- [What the task requires]
The output must be the line with "their own exchanges" and every following line to the end of the material, exactly as they appear, and nothing else.

↓↓↓

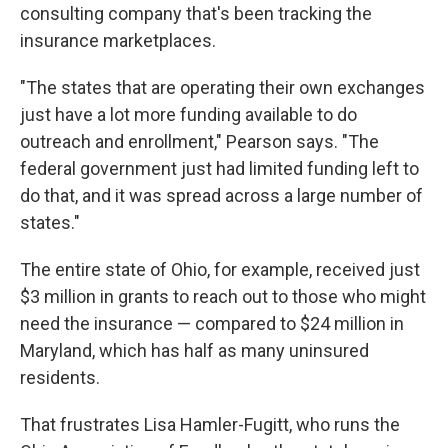
consulting company that's been tracking the
insurance marketplaces.
"The states that are operating their own exchanges
just have a lot more funding available to do
outreach and enrollment," Pearson says. "The
federal government just had limited funding left to
do that, and it was spread across a large number of
states."
The entire state of Ohio, for example, received just
$3 million in grants to reach out to those who might
need the insurance — compared to $24 million in
Maryland, which has half as many uninsured
residents.
That frustrates Lisa Hamler-Fugitt, who runs the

↑↑↑

- [Result of this exercise]
"The states that are operating their own exchanges
just have a lot more funding available to do
outreach and enrollment," Pearson says. "The
federal government just had limited funding left to
do that, and it was spread across a large number of
states."
The entire state of Ohio, for example, received just
$3 million in grants to reach out to those who might
need the insurance — compared to $24 million in
Maryland, which has half as many uninsured
residents.
That frustrates Lisa Hamler-Fugitt, who runs the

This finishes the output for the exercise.